Problem to work on: Set down exactly the lines of the listing below, please, beginning with the first and ending with the line that holds "considerations in structure".

^^^^^^^^^^^^^^^^

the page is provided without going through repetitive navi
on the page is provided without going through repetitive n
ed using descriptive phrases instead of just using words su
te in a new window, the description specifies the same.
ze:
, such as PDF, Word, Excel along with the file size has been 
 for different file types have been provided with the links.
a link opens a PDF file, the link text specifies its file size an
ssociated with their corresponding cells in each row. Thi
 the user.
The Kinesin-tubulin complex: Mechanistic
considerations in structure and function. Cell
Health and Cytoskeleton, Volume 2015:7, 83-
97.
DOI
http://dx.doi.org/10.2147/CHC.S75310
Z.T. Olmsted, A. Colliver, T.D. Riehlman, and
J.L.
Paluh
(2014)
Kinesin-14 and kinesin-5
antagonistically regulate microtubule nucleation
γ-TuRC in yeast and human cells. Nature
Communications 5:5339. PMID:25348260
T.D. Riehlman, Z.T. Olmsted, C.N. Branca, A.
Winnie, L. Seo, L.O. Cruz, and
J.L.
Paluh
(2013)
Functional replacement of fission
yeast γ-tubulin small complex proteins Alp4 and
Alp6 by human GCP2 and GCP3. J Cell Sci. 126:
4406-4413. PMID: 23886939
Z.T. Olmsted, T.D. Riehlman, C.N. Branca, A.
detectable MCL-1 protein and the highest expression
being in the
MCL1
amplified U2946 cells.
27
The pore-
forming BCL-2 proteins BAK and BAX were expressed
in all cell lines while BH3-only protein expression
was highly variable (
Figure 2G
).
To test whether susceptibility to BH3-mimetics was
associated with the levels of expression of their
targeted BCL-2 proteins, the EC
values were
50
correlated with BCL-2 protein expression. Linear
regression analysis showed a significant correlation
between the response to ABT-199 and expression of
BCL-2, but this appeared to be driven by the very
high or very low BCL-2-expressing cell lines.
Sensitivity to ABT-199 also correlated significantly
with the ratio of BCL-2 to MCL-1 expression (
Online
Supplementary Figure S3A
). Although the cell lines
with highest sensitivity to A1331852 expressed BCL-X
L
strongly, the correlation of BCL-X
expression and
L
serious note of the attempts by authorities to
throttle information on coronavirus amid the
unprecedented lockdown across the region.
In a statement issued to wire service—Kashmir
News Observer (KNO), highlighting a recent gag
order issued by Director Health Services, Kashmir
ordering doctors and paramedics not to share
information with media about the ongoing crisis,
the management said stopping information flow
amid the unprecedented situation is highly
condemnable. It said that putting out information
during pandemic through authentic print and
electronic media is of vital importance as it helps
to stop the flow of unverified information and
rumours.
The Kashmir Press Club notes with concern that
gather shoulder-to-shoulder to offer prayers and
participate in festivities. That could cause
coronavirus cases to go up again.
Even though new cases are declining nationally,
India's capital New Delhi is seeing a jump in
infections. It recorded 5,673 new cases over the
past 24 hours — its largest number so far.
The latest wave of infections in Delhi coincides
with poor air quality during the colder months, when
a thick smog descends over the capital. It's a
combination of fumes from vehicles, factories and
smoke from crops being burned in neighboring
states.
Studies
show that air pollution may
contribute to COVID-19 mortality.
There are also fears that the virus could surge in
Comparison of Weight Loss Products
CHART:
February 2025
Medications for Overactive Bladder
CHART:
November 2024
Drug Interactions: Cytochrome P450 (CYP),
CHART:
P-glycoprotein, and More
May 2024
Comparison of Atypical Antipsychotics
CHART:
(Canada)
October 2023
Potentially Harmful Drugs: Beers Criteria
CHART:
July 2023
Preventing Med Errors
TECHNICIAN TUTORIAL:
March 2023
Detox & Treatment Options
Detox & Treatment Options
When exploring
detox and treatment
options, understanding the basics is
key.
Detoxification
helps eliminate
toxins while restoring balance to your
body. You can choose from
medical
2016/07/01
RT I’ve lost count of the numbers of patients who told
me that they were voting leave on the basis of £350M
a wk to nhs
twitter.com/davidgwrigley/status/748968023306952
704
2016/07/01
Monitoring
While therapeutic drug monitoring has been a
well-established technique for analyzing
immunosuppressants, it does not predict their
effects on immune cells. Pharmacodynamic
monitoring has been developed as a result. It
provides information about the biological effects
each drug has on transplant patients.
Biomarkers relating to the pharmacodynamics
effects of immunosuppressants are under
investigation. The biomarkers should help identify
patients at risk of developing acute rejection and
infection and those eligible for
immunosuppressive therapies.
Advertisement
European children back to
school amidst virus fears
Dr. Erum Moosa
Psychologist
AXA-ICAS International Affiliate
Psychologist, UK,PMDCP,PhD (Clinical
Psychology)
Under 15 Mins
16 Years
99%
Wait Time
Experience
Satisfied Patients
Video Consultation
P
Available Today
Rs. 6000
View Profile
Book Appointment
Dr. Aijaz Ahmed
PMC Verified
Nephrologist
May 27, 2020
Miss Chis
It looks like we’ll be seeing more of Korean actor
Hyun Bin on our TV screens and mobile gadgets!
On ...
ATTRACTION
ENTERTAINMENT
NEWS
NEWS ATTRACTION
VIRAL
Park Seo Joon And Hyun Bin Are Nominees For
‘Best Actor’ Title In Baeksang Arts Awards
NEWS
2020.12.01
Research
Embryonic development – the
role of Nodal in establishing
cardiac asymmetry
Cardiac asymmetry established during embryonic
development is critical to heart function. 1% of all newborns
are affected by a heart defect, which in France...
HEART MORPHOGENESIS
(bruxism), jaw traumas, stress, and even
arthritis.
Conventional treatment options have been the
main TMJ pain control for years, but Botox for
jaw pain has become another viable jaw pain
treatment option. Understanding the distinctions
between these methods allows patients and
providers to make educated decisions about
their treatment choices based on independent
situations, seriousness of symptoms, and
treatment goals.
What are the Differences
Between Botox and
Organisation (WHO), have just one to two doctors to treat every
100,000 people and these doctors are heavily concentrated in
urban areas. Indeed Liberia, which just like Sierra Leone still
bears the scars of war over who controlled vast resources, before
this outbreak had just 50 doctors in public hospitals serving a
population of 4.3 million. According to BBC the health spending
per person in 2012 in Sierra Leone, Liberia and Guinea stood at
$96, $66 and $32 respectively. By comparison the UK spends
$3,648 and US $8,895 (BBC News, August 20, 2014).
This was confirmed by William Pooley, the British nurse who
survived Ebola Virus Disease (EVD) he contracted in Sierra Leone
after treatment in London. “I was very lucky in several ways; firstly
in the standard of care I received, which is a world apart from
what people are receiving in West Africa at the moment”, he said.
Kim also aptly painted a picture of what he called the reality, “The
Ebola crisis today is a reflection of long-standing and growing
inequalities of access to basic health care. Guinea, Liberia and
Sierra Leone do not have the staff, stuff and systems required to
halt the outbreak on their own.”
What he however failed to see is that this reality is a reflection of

^^^^^^^^^^^^^^^^

Task result:
the page is provided without going through repetitive navi
on the page is provided without going through repetitive n
ed using descriptive phrases instead of just using words su
te in a new window, the description specifies the same.
ze:
, such as PDF, Word, Excel along with the file size has been 
 for different file types have been provided with the links.
a link opens a PDF file, the link text specifies its file size an
ssociated with their corresponding cells in each row. Thi
 the user.
The Kinesin-tubulin complex: Mechanistic
considerations in structure and function. Cell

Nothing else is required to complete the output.